A 24 ans, le Genevois se considère encore comme un jeune joueur, d’autant que les deux dernières saisons ont été gâchées par les blessures, la refonte du système ITF et le Covid-19. Entretien avec le tennisman que «Le Temps» suit depuis six saisons

-

«Je suis 500e.
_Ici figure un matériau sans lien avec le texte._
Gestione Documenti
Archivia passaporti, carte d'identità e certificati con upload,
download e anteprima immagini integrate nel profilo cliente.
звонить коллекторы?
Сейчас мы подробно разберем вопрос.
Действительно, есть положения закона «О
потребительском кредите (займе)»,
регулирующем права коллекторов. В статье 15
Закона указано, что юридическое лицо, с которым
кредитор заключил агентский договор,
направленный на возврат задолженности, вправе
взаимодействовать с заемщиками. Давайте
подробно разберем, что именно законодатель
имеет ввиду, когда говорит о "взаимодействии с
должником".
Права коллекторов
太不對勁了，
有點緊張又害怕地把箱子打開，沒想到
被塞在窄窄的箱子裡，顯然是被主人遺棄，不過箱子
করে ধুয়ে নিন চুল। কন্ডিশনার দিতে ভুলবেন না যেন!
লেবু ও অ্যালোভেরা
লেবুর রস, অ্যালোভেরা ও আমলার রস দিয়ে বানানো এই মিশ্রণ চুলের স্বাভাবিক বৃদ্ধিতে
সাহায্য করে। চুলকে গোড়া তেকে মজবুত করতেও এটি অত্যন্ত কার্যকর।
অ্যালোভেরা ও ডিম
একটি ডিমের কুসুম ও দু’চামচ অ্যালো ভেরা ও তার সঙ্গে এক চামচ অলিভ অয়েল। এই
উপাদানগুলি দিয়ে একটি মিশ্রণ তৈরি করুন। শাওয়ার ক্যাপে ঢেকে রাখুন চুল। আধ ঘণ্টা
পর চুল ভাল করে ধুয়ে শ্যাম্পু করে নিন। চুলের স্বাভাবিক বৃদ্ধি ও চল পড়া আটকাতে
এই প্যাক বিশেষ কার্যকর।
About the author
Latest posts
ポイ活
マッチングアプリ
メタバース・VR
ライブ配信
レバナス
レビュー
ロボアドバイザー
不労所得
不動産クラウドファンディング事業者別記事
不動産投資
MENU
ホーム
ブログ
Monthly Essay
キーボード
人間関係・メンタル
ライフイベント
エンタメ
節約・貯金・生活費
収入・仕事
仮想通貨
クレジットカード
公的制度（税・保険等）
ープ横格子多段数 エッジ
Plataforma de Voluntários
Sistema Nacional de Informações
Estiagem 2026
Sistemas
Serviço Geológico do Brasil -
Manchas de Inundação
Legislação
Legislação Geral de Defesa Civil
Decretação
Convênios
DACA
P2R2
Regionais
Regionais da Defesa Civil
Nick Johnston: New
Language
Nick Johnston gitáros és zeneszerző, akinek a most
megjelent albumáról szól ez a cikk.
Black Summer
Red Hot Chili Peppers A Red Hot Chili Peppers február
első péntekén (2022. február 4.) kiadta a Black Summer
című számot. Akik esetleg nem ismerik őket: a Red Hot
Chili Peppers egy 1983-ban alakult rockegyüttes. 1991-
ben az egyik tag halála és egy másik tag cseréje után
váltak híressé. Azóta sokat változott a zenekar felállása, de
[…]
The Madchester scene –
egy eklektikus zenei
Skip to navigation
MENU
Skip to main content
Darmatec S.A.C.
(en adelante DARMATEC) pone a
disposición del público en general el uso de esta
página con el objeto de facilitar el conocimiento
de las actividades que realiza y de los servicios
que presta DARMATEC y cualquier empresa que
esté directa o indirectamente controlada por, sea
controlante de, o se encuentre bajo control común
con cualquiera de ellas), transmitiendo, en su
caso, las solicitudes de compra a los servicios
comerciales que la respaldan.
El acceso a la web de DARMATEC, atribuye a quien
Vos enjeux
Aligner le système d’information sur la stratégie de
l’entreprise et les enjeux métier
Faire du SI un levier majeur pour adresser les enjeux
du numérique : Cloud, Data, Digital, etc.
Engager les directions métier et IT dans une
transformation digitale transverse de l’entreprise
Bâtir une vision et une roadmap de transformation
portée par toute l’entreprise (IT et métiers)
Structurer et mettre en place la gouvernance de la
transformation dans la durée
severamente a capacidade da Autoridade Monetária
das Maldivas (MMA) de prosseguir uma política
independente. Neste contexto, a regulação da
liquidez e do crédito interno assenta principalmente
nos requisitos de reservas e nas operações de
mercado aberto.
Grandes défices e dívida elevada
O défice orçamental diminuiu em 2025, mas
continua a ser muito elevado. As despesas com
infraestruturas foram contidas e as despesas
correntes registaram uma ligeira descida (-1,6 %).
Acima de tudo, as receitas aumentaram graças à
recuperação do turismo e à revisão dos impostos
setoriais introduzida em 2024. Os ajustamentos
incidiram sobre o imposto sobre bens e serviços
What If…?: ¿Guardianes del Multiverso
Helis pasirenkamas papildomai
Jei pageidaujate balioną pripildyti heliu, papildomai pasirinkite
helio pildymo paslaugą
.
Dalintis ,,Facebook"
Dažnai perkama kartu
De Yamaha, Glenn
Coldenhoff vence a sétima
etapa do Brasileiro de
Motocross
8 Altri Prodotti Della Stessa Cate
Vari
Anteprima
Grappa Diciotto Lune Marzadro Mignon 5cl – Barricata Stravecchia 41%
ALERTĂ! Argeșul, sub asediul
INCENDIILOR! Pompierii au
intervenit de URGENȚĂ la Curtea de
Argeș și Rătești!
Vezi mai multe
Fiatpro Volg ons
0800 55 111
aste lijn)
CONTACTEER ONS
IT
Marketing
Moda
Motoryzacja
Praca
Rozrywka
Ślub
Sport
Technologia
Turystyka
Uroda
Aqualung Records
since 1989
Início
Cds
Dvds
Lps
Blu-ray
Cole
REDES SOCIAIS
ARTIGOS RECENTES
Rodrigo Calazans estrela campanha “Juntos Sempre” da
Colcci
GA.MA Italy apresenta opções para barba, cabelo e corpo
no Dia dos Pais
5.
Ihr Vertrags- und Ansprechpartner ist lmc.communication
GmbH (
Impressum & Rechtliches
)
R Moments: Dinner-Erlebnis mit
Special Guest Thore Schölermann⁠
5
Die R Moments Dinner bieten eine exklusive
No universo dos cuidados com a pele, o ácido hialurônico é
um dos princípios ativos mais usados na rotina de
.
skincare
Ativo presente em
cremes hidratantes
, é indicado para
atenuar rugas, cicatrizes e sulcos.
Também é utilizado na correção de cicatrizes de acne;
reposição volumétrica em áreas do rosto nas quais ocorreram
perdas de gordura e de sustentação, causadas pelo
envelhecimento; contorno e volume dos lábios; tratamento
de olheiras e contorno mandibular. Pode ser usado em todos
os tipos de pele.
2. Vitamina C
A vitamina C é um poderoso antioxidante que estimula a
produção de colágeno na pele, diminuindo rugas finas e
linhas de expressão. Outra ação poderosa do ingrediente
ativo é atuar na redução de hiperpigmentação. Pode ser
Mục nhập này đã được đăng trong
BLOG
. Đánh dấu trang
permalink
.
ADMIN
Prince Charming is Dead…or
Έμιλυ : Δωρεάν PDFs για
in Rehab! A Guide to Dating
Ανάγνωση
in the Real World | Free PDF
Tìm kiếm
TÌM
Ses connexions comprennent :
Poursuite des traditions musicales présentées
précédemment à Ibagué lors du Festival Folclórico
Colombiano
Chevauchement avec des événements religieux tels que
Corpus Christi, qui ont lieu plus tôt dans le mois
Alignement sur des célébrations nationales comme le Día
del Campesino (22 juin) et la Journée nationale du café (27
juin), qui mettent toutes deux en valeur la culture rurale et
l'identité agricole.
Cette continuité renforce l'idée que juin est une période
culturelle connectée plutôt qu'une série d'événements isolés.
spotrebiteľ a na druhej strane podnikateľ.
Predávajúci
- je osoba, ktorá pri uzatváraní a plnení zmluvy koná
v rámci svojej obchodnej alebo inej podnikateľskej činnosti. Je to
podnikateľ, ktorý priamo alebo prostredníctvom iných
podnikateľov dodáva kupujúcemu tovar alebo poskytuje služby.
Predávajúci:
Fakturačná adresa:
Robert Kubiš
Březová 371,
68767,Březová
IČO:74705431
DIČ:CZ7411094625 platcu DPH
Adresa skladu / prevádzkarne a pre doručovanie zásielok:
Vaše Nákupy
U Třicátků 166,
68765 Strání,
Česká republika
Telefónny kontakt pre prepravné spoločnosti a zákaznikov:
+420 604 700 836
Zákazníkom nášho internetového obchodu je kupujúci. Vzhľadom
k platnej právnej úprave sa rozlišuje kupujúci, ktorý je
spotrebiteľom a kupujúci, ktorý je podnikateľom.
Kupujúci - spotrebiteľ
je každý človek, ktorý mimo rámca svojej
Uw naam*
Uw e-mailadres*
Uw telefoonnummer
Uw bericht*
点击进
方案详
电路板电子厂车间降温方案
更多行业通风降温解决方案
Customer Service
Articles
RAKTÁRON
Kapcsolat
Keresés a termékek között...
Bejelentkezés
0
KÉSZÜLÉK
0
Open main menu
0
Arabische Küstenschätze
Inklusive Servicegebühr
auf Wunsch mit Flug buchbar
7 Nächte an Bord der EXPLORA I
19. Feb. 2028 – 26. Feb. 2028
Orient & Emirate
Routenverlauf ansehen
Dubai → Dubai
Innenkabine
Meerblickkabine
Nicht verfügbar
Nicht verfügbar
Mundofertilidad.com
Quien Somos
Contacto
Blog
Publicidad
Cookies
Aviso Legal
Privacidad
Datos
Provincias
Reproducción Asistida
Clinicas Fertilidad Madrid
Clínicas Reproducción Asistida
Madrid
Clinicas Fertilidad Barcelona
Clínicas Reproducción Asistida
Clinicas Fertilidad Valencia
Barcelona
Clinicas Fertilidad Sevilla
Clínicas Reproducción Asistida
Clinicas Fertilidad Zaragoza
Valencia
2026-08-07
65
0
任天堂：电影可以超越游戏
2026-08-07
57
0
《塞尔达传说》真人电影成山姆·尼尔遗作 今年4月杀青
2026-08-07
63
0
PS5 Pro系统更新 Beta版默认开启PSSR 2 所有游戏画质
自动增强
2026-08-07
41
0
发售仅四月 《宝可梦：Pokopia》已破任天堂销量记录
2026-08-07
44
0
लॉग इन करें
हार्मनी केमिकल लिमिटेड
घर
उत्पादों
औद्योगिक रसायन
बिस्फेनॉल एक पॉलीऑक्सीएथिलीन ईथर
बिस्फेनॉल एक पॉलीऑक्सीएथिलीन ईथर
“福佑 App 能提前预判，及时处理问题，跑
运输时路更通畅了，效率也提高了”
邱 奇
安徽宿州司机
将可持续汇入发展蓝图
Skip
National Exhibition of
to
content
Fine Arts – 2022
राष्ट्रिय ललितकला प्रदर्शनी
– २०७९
Mais j’ai le sentiment d’avoir progressé dans mon tennis et je suis convaincu d’avoir évolué humainemen­t ces deux dernières années»

ANTOINE BELLIER, TENNISMAN

C’est une première dans la série d’articles que Le Temps a consacrée à Antoine Bellier, mais elle colle bien à l’époque et résume l’année. L’entretien se fait par visioconfé­rence, alors que le joueur de tennis (24 ans) est à Zurich pour disputer les Interclubs de LNA avec le TC Sonnenberg (demi-finale ce samedi, finale éventuelle dimanche).. Il apparaît sur l’écran d’ordinateur, souriant, toujours heureux de ce rendez-vous annuel qui lui donne l’occasion de faire le bilan de l’année écoulée. En arrière-plan, le coéquipier avec lequel il partage la chambre d’hôtel entre et sort, entre à nouveau.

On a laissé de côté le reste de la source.